■ **WORK INSTRUCTIONS**:
**A)** Reproduce the Bible study essay from "Because I am not" up to and including "their own responsibilities.".
**B)** Answer these about the Bible study essay:
(i) How long was the writer at Bible study this morning?
(ii) Whom did the writer and the children thank before leaving?
(iii) What does the writer say society is already full of?
**C)** Carry the Bible study essay forward from its last sentence.

■ **SOURCE EXCERPT**:
Why I’m Not Raising Children

I was at Bible study for a total of twenty minutes this morning.  It was the hardest and godliest decision I made all day.  I left before it even started.  Not because I wanted to, mind you.  But because I am a mom.  Both of my children were with me and I quickly realized that it was not in their ability today, and if we stayed, I would be putting my own desires before their needs.  I am not opposed to asking my children to do hard things, but I’ve also been a mom long enough to understand when the situation will be requiring something that is beyond their ability, that particular day.  Any adult can attest to the fact that some days your threshold for coping is higher than other days and I am learning that I need to extend that reality to my children too.

Why?  Why did I not just expect them to “buck up?”  After all, it was Bible study…

Because I am not raising children.  I am raising human beings that were once babies, have now become children, and will soon become adults…quicker than I realize.  I’m raising adults that need to learn and understand how to handle different life situations.  If I do not teach them, no one will.  Our society is already full of oversized children that run around with too much authority and not enough maturity to handle their own responsibilities.

In leaving this morning, we learned to leave a situation with grace.  We thanked our host, quietly excused ourselves, and chose not to take away from others’ learning experience.  I was not required to be there, so while I would have enjoyed it, I was not abandoning a responsibility that would have hurt anyone else.  It was not what I had planned for this morning, but I needed to show my children that I was willing to be flexible for their sake.  They were not being rude or disobedient, they were simply needing me.  So, rather than parenting out of embarrassment, I needed to take our time together to a more appropriate place.  I explained that I cannot always leave a situation, but today it was okay.  Today, we could have more time together.

■ **SUPPLIED DATA**:

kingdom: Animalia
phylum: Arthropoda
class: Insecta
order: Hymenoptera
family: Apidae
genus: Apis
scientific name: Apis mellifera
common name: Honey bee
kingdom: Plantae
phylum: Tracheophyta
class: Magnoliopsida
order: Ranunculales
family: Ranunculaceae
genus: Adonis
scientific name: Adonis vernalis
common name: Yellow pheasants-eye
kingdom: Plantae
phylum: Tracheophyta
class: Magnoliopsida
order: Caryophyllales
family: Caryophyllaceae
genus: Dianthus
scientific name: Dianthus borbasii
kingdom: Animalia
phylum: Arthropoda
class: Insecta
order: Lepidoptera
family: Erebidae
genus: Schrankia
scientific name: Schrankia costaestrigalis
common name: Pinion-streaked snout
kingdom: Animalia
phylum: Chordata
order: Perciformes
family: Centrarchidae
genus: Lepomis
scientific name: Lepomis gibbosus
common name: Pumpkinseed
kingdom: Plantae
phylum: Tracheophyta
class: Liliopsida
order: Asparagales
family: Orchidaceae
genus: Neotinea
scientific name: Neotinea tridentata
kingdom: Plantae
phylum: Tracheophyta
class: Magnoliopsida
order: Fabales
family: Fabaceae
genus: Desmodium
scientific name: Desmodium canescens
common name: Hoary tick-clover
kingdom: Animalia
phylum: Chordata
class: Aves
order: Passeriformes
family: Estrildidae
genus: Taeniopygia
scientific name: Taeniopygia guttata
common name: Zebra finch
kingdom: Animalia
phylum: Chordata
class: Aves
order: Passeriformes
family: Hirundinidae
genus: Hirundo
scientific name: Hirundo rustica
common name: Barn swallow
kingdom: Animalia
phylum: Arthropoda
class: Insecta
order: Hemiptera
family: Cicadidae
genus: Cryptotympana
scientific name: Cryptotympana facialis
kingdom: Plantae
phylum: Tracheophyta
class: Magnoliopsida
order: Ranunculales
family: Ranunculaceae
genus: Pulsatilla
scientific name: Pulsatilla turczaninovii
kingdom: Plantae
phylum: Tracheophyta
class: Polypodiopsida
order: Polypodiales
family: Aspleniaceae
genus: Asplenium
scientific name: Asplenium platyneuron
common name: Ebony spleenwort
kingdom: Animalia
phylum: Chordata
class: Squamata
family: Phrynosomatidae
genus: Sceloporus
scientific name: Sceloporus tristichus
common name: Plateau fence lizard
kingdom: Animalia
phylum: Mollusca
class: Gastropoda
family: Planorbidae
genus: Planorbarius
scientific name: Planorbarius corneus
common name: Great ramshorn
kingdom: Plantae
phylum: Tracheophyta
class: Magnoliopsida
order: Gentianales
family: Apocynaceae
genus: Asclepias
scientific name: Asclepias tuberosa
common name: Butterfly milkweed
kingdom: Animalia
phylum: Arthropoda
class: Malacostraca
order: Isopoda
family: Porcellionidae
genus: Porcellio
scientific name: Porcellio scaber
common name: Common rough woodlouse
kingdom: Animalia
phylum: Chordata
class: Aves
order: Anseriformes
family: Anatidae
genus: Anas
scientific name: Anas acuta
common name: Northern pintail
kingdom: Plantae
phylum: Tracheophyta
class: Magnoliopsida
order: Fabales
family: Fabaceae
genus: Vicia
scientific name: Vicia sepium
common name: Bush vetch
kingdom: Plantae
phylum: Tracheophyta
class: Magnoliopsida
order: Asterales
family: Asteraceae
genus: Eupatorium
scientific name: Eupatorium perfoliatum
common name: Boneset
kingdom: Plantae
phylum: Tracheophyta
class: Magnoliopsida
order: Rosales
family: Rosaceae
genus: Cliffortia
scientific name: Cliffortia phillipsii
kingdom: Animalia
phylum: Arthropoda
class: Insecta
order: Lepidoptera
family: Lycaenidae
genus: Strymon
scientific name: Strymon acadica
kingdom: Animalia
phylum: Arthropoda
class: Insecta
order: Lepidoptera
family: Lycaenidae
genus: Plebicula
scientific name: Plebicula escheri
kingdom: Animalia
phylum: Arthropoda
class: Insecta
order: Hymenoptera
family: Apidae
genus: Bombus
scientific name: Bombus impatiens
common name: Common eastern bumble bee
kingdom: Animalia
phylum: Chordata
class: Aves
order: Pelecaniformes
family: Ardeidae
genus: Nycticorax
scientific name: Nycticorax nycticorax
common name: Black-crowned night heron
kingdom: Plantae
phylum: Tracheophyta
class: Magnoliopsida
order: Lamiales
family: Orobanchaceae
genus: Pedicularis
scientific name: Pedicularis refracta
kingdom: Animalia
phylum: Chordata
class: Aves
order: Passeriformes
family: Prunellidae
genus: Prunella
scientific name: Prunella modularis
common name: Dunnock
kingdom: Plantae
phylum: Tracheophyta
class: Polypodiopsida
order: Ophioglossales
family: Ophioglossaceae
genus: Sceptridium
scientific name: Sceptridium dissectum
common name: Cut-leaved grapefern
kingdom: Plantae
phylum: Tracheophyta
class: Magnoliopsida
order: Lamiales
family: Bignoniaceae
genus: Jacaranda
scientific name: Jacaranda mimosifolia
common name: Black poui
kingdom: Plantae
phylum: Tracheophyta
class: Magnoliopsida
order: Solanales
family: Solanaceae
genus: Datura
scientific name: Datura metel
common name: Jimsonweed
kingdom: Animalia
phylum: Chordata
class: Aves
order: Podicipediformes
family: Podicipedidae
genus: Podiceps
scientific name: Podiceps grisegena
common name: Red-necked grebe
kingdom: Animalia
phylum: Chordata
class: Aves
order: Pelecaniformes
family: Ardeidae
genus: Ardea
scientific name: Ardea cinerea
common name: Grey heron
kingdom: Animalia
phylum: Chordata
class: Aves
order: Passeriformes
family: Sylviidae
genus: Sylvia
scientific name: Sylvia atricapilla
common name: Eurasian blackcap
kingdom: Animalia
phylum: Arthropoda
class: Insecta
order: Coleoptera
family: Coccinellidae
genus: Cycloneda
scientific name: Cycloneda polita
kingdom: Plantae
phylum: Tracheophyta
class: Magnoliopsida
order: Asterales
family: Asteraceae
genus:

■ **THE RESULTS**:
**A)**
Because I am not raising children.  I am raising human beings that were once babies, have now become children, and will soon become adults…quicker than I realize.  I’m raising adults that need to learn and understand how to handle different life situations.  If I do not teach them, no one will.  Our society is already full of oversized children that run around with too much authority and not enough maturity to handle their own responsibilities.

**B)**
(i) A total of twenty minutes.
(ii) Their host.
(iii) Oversized children that run around with too much authority and not enough maturity to handle their own responsibilities.

**C)**
Children need to understand that in each situation, there are a lot of factors to consider when making a decision.  As they grow, they will be expected to balance an increasing amount of input.  They must be taught how to function graciously in a fluctuating environment.

It would be unhealthy to always leave a situation when my children did not want to be there.  But, it would also be just as detrimental to never excuse ourselves.  Parenting in each extreme is removing reality from our children’s understanding.  They need to learn how to look past their momentary discomfort or boredom.  They also need to experience loving adults putting their (the child’s) preferences first.  Compromise is how healthy relationships function.

If I am raising adults, I need to model how healthy relationships function.  I need to extend them loving preference; they will learn by experience.  I need to follow the guidelines I would like them to adopt. 

 Children are real people with real feelings.  I understand that I just stated the obvious, but it is one that is often forgotten.  Children will treat others exactly how they themselves are being treated.  As parents, the way we interact with our children will establish what kind of adults we raise.  What we’ve introduced in our homes, will be what is on display in public interactions.  Each situation and moment matters.  We are forming the filters by which these future adults will view their worlds.

Why am I not raising children?

You reap what you sow.  Our society is already full of oversized children that run around with too much authority and not enough maturity to handle their own responsibilities.  If we plant children today, there will just be big children tomorrow. 

God reminds us in Galatians 6, that we should only plant what we would like to reap.  “Do not be deceived: God is not mocked, for whatever one sows, that will he also reap.  For the one who sows to his own flesh will from the flesh reap corruption, but the one who sows to the Spirit will from the Spirit reap eternal life.  And let us not grow weary of doing good, for in due season we will reap, if we do not give up.  So then, as we have opportunity, let us do good to everyone, and especially to those who are of the household of faith” (vs. 7-10).

When you are raising adults, the potential for weariness is high!  Do not give up!  It’s supposed to be hard work because it is kingdom-altering work.  The mindset of raising adults will change your daily living and it will be a sanctifying process of doing good to those around you.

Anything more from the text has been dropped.